(Dataset records)
● ● ● ● ●

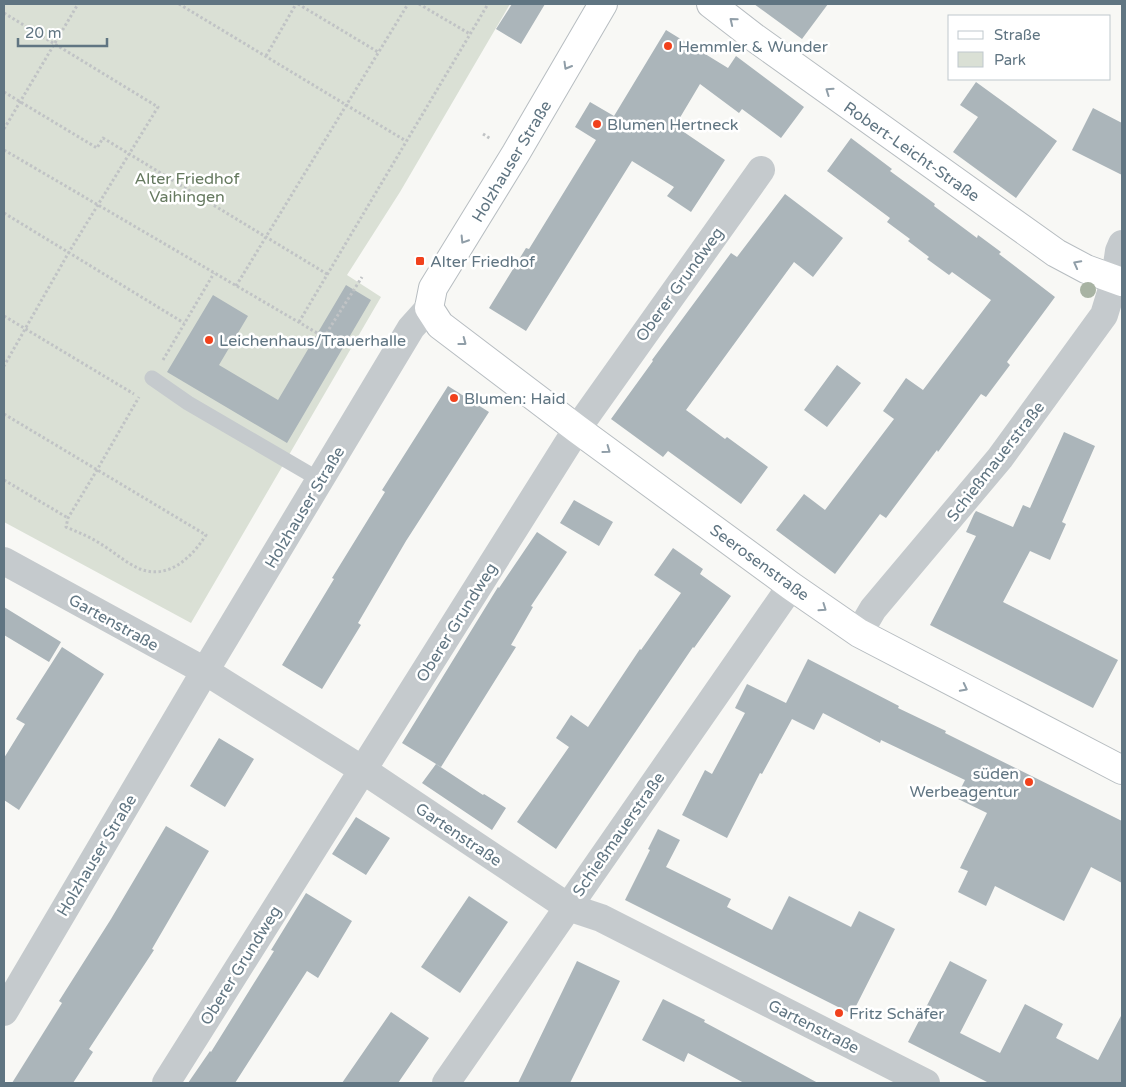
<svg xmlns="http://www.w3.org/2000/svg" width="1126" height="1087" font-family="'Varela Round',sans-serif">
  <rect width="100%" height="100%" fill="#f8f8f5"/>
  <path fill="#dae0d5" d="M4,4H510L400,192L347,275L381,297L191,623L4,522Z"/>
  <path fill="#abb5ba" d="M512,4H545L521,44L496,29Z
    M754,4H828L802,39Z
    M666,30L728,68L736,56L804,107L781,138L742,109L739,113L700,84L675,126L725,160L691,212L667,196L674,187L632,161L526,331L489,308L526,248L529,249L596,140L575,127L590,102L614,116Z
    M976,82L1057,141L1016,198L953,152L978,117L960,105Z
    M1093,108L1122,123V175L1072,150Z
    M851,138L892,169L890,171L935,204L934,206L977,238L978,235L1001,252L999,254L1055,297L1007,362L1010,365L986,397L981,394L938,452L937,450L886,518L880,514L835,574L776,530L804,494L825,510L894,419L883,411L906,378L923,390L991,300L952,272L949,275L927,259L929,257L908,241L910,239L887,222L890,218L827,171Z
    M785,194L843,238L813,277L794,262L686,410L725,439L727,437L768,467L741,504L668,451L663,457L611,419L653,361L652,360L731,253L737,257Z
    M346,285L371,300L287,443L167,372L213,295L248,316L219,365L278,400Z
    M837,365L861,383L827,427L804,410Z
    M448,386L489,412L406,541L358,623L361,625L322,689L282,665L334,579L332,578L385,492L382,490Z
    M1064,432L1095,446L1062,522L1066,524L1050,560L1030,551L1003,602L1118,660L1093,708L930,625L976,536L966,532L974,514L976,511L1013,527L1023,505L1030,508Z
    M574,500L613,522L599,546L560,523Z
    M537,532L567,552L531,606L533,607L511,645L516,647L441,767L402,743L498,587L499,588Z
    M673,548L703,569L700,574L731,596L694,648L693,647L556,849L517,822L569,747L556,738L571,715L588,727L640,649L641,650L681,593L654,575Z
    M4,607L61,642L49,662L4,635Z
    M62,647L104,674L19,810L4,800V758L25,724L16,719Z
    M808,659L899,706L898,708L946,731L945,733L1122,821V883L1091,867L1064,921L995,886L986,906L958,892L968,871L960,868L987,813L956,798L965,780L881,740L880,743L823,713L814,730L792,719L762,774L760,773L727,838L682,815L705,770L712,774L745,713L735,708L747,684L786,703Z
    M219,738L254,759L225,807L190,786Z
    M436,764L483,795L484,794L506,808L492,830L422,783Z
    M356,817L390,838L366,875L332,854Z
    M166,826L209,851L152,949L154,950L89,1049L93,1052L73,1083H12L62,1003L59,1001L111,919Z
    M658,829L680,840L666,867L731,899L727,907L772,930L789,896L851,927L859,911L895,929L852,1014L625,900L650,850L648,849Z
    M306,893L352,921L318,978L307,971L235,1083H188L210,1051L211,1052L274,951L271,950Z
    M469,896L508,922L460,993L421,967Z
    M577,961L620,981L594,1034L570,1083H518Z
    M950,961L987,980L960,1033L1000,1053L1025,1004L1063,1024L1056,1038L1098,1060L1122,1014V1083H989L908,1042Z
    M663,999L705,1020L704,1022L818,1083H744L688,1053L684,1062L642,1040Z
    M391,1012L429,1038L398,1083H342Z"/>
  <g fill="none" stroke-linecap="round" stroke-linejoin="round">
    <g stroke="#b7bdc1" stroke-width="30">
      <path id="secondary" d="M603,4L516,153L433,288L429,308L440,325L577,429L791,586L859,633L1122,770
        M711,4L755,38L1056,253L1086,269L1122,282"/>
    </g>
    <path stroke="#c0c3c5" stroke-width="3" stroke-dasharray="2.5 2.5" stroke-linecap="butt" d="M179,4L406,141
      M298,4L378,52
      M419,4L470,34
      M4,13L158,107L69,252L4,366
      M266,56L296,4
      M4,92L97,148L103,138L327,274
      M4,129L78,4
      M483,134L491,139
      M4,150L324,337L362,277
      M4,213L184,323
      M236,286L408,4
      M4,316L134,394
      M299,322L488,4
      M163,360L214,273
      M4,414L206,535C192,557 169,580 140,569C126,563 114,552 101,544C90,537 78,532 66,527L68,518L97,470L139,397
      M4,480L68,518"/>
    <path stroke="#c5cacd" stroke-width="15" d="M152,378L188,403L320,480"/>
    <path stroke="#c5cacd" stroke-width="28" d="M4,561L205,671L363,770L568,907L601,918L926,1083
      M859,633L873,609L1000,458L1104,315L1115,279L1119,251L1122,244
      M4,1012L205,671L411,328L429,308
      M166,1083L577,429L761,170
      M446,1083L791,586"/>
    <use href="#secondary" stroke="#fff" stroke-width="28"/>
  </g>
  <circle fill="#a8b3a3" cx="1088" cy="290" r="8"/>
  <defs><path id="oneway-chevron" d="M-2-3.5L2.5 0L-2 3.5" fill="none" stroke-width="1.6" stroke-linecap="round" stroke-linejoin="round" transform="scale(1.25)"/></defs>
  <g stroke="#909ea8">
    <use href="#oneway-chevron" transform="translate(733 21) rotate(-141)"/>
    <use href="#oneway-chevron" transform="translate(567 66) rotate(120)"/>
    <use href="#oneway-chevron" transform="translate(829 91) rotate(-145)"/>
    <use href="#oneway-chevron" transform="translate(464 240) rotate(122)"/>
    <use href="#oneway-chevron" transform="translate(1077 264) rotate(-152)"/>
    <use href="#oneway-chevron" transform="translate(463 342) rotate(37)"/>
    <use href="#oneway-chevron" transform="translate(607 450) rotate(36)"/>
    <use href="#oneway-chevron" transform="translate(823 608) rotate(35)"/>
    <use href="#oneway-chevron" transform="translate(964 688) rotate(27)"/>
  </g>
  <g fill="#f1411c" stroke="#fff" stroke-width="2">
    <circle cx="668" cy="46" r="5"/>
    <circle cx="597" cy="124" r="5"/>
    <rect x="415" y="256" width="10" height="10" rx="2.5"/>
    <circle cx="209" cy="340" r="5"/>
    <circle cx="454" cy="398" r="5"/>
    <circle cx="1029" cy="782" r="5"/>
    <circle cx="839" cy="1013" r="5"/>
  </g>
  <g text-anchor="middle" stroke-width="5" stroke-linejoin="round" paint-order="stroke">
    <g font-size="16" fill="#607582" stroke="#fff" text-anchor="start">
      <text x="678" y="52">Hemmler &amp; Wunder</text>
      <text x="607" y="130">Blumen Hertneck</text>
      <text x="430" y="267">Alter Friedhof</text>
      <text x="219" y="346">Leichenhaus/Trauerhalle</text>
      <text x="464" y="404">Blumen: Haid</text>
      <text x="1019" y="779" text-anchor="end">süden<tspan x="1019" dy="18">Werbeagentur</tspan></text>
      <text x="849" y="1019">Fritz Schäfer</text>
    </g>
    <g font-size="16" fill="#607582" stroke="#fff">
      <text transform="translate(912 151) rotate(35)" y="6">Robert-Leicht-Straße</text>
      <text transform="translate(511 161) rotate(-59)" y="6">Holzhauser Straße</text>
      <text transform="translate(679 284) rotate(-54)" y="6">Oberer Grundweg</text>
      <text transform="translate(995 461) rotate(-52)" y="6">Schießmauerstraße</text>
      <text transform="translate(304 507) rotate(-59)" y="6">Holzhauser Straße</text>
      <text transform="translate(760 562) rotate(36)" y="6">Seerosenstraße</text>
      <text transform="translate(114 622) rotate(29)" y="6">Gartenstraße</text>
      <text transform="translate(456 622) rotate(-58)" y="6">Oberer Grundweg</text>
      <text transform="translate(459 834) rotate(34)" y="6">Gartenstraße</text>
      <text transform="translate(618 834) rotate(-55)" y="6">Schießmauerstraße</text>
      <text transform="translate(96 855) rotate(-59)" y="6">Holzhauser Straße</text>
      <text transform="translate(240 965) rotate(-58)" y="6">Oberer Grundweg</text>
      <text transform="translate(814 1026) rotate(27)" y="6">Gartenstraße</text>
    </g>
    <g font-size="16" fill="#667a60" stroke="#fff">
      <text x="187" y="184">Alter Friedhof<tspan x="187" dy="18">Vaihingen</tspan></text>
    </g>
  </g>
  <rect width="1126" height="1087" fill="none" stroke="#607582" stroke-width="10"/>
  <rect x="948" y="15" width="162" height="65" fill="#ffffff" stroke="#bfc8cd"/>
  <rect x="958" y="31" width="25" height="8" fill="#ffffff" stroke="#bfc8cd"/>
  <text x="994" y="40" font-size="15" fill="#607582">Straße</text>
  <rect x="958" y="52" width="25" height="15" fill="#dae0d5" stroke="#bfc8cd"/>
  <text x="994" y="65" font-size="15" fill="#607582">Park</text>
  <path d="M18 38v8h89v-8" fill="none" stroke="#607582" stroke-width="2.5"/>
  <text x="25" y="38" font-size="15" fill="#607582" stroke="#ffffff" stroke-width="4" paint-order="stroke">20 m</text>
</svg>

● ● ● ● ●

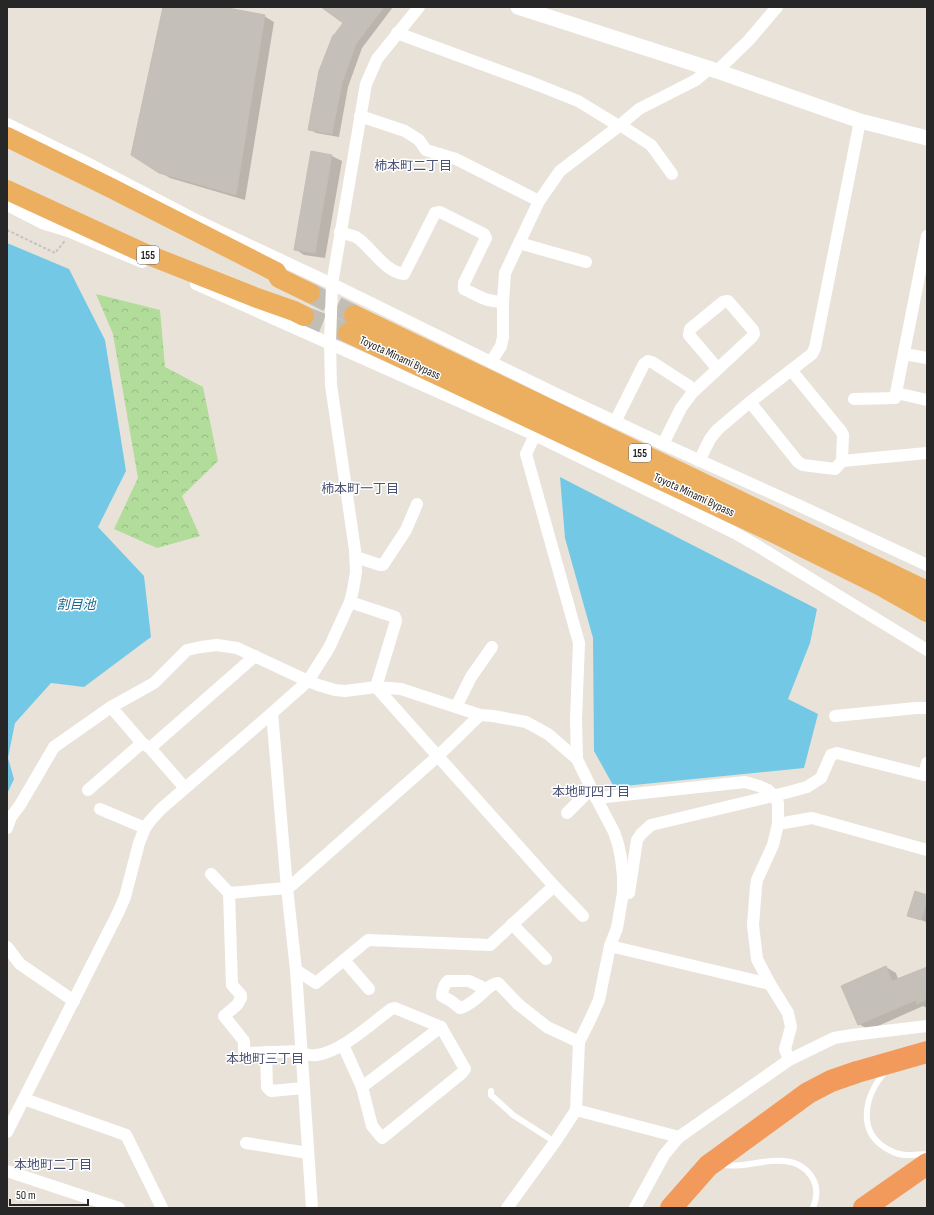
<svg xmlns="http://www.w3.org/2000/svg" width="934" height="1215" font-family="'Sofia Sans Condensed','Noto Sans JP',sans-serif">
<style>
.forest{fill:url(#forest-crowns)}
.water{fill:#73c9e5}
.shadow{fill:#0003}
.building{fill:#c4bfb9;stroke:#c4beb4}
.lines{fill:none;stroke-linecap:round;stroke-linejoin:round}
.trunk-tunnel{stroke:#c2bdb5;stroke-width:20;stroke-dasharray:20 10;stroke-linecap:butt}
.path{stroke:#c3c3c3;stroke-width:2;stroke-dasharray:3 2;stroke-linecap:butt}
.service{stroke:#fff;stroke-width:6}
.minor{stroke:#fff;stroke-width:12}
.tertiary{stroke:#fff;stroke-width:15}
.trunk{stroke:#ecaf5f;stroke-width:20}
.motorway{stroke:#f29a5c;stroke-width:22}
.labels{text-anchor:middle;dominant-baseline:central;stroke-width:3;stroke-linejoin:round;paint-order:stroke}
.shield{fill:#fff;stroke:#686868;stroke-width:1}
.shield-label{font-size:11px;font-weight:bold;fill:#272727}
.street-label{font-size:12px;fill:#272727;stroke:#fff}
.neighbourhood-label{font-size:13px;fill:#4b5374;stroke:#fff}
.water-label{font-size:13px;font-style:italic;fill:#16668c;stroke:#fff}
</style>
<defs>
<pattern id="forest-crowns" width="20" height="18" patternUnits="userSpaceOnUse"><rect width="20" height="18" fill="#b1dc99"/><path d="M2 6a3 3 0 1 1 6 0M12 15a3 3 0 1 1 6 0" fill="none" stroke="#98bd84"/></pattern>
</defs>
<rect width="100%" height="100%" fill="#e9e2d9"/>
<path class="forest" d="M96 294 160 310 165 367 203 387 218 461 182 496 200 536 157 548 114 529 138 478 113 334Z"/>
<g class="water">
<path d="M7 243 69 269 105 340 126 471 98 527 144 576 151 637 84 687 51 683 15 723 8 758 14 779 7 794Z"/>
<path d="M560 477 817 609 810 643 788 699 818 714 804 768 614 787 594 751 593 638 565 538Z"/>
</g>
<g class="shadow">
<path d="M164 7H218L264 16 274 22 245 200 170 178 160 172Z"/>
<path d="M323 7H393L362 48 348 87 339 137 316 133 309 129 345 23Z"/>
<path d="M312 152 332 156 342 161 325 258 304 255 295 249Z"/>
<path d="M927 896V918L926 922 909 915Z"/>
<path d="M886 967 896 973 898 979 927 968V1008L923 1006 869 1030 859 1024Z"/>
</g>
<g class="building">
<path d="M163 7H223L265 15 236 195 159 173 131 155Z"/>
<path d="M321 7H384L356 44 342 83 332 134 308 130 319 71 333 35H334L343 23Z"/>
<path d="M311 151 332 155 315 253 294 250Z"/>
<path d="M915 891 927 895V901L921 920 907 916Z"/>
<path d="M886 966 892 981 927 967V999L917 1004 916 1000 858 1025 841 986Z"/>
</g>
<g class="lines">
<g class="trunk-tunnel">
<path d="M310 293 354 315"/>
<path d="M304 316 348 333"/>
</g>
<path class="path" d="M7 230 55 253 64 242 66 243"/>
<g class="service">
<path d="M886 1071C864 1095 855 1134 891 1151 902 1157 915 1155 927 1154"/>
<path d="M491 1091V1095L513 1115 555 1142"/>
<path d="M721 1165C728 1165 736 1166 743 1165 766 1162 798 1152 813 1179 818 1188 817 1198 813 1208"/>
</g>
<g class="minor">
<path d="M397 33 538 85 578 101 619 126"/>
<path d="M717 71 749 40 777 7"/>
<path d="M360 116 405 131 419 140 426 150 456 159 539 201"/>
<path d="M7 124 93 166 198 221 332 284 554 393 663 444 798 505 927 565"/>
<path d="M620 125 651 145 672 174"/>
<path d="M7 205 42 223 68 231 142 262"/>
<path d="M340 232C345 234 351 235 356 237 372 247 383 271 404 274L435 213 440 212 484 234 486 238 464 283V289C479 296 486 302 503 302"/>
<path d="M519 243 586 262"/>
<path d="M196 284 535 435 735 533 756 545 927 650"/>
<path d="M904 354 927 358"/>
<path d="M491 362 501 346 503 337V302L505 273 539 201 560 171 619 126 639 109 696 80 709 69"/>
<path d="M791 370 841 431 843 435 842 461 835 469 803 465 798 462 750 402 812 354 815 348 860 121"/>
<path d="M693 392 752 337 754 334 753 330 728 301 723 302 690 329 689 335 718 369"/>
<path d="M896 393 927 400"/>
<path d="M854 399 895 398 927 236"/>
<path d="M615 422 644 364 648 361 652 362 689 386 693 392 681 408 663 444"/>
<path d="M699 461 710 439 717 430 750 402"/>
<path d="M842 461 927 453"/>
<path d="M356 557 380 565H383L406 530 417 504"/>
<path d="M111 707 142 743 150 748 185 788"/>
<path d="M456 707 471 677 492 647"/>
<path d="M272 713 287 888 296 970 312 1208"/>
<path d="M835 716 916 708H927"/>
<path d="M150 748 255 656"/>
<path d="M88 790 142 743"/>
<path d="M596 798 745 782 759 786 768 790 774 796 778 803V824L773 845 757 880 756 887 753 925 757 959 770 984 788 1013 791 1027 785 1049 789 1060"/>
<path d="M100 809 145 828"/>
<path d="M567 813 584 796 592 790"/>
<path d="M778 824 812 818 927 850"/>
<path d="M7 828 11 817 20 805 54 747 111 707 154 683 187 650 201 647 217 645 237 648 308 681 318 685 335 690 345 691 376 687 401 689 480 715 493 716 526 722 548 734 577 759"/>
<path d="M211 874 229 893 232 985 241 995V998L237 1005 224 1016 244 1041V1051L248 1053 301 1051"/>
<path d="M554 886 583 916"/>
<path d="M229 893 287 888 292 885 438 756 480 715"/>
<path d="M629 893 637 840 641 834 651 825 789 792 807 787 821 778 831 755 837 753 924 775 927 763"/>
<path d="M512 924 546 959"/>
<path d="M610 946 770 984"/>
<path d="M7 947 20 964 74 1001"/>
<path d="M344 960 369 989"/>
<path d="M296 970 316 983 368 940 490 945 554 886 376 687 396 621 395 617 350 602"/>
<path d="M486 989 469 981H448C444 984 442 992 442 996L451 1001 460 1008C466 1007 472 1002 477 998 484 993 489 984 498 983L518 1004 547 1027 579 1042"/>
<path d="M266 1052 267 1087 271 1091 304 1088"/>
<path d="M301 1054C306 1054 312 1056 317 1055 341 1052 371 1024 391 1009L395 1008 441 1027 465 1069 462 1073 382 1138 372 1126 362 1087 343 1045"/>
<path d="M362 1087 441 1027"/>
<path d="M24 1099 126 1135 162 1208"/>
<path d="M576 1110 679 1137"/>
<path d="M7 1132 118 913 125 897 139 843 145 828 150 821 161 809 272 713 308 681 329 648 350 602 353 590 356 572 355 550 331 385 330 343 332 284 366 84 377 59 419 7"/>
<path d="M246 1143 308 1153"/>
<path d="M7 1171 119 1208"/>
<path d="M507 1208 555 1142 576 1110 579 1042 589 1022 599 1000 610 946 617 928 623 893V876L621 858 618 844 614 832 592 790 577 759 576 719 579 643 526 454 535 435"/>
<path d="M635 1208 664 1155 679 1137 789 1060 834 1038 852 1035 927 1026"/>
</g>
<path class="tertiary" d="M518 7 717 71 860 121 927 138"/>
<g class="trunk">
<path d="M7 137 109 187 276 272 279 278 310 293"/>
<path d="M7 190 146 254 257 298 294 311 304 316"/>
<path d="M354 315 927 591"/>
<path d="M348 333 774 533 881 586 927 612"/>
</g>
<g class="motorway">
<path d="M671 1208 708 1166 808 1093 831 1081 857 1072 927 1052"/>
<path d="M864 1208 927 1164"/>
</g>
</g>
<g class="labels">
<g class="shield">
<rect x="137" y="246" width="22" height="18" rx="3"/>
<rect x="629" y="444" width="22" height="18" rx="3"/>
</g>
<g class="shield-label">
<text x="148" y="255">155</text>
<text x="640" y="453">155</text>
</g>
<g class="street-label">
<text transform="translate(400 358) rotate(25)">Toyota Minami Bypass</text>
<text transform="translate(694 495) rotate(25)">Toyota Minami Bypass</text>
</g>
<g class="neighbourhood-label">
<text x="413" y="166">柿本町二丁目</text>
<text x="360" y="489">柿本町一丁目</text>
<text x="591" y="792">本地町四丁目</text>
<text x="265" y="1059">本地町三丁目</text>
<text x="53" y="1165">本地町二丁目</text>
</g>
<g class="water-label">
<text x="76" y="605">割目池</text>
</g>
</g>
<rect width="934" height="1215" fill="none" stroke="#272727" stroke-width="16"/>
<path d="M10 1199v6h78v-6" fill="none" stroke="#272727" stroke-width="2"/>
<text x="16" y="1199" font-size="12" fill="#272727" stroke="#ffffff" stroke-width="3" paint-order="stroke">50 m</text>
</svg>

● ● ● ● ●

Work request
Copy out each line in the preceding records that contains "lines".

Solution to this task
.lines{fill:none;stroke-linecap:round;stroke-linejoin:round}
<g class="lines">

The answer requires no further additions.